Mr. Dexter Ng of Singaporean company Mining.sg has reported growing demand for his company’s cryptocurrency mining hardware. Mr. Ng told Channel News Asia that “customers come in and order 50 rigs on their own.”
It Has Been Reported That Singaporean Demand for Mining Hardware Is Increasing
Mr. Ng’s business began when he and his friends started making powerful computers specifically built for cryptocurrency mining. The 29-year old stated they then “posted photos online, on Facebook, and people started asking how much is this and they wanted [to] buy it… So I sold it to people who queried on Facebook, and after a while, we started selling many on Facebook, so we decided to incorporate this company.”
Mr. Ng reports experiencing a recent sudden spike in demand for his company’s cryptocurrency mining rigs.

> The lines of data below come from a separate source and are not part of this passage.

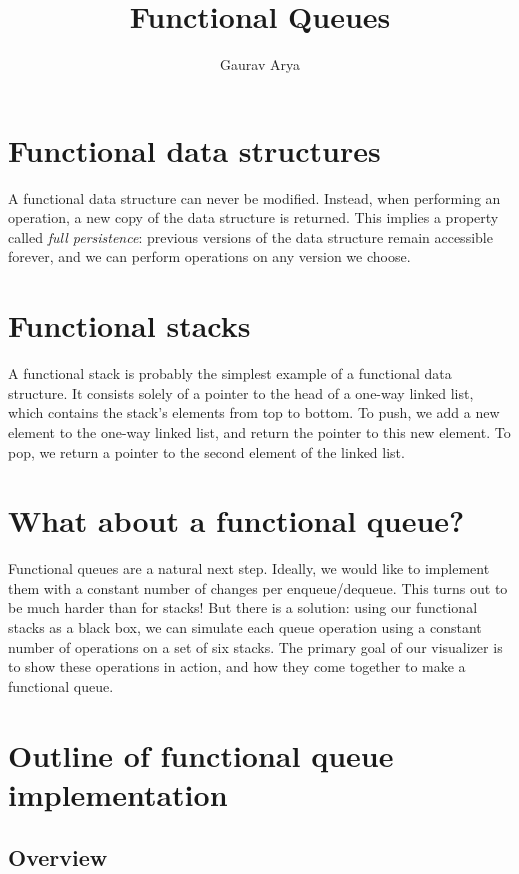 \documentclass[12.5pt]{scrartcl}
\author{Gaurav Arya}
\title{Functional Queues}
\begin{document}
\maketitle

\section{Functional data structures}

A functional data structure can never be modified. Instead, when performing an operation, a new copy of the data structure is returned. This implies a property called \emph{full persistence}: previous versions of the data structure remain accessible forever, and we can perform operations on any version we choose.

\section{Functional stacks}

A functional stack is probably the simplest example of a functional data structure. It consists solely of a pointer to the head of a one-way linked list, which contains the stack’s elements from top to bottom. To push, we add a new element to the one-way linked list, and return the pointer to this new element. To pop, we return a pointer to the second element of the linked list.

\section{What about a functional queue?}

Functional queues are a natural next step. Ideally, we would like to implement them with a constant number of changes per enqueue/dequeue. This turns out to be much harder than for stacks! But there is a solution: using our functional stacks as a black box, we can simulate each queue operation using a constant number of operations on a set of six stacks. The primary goal of our visualizer is to show these operations in action, and how they come together to make a functional queue.

\section{Outline of functional queue implementation}

\subsection{Overview}
\end{document}
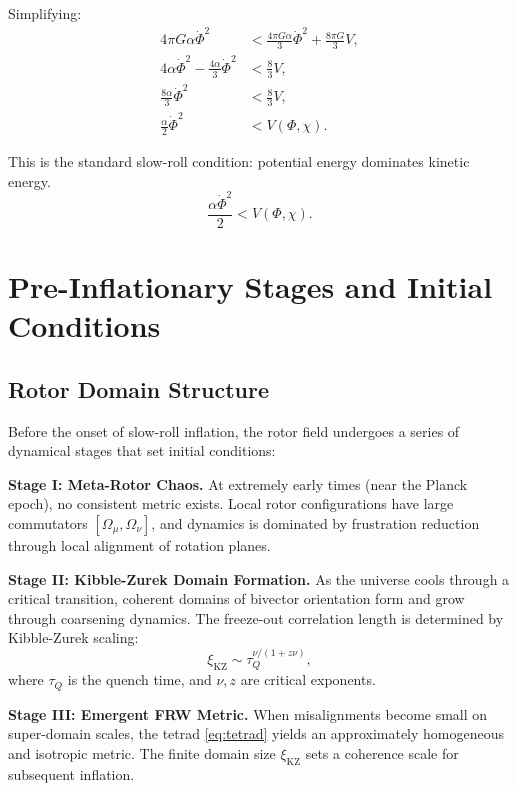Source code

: \documentclass[11pt,a4paper]{article}
\numberwithin{equation}{section}
\theoremstyle{plain}
\theoremstyle{definition}
\theoremstyle{remark}
\begin{document}
Simplifying:
\begin{align}
4\pi G\alpha\dot{\Phi}^2 &< \frac{4\pi G\alpha}{3}\dot{\Phi}^2 + \frac{8\pi G}{3}V,\\
4\alpha\dot{\Phi}^2 - \frac{4\alpha}{3}\dot{\Phi}^2 &< \frac{8}{3}V,\\
\frac{8\alpha}{3}\dot{\Phi}^2 &< \frac{8}{3}V,\\
\frac{\alpha}{2}\dot{\Phi}^2 &< V(\Phi,\chi).
\end{align}

This is the standard slow-roll condition: potential energy dominates kinetic energy.
\begin{equation}
\frac{\alpha\dot{\Phi}^2}{2} < V(\Phi,\chi).
\label{eq:inflation-condition}
\end{equation}

\section{Pre-Inflationary Stages and Initial Conditions}
\label{sec:preinflation}

\subsection{Rotor Domain Structure}

Before the onset of slow-roll inflation, the rotor field undergoes a series of dynamical stages that set initial conditions:

\textbf{Stage I: Meta-Rotor Chaos.} At extremely early times (near the Planck epoch), no consistent metric exists. Local rotor configurations have large commutators $[\Omega_\mu, \Omega_\nu]$, and dynamics is dominated by frustration reduction through local alignment of rotation planes.

\textbf{Stage II: Kibble-Zurek Domain Formation.} As the universe cools through a critical transition, coherent domains of bivector orientation form and grow through coarsening dynamics. The freeze-out correlation length is determined by Kibble-Zurek scaling:
\begin{equation}
\xi_{\mathrm{KZ}} \sim \tau_Q^{\nu/(1+z\nu)},
\label{eq:kibble-zurek}
\end{equation}
where $\tau_Q$ is the quench time, and $\nu, z$ are critical exponents.

\textbf{Stage III: Emergent FRW Metric.} When misalignments become small on super-domain scales, the tetrad \eqref{eq:tetrad} yields an approximately homogeneous and isotropic metric. The finite domain size $\xi_{\mathrm{KZ}}$ sets a coherence scale for subsequent inflation.
\end{document}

In recent months, the company reports having sold approximately 100 rigs per month – a significant increase from the 15 units that company sold in July of this year. Mr. Ng states that previously “probably one person only buys one or two. Now we get customers who buy 10, 20 or even 50.”
Mr. Ian Chan, a customer of Mining.sg, describes his initial trepidation when deciding to invest in cryptocurrency mining hardware. “Calculating the percentage of return is one thing but what if this machine every day gives me issue, where I need to debug or whatever. Then to me, am I buying something that I need to work on every day? From that angle, if I start with buying 20 units, then my problem multiplied 20 times. So I start with one, try it out and if it is good, then I slowly increase my investment in that.” Mr. Chan currently mines Zcash.
Mining.sg’s Mining Rigs Sell for From S$5000 ($3677 USD) to Over S6500 ($4780 USD)
Mr. Chan’s cryptocurrency mining rig generates an income of approximately S$300 ($220 USD). Without factoring the electricity costs incurred by running the rig, Mr. Chan predicts that he will break even on his investment in approximately two years. Ryu, Mr. Chan’s 13-year-old son, owns a mining rig as well.
Last month, the managing director of the Monetary Authority of Singapore (MAS), Ravi Menon, told media that the MAS does not intend to regulate cryptocurrencies in the near future, stating “as of now I see no basis for wanting to regulate cryptocurrencies.” Mr. Menon stated that the MAS intends to “look at the activities surrounding the cryptocurrency and asking ourselves what kinds of risks they pose, which risks would require a regulatory response, and then proceed from there,” adding that “very few jurisdictions regulate cryptocurrencies per se. Most have taken the approach that the currency itself does not pose the risk that warrants regulation.”
The following day, it was reported that numerous Singaporean financial institutions had closed the accounts of companies providing cryptocurrency payment services. The MAS addressed the account closures, stating that it does not interfere with the commercial decisions of banks, “including those in relation to the establishment and termination of business relationships.”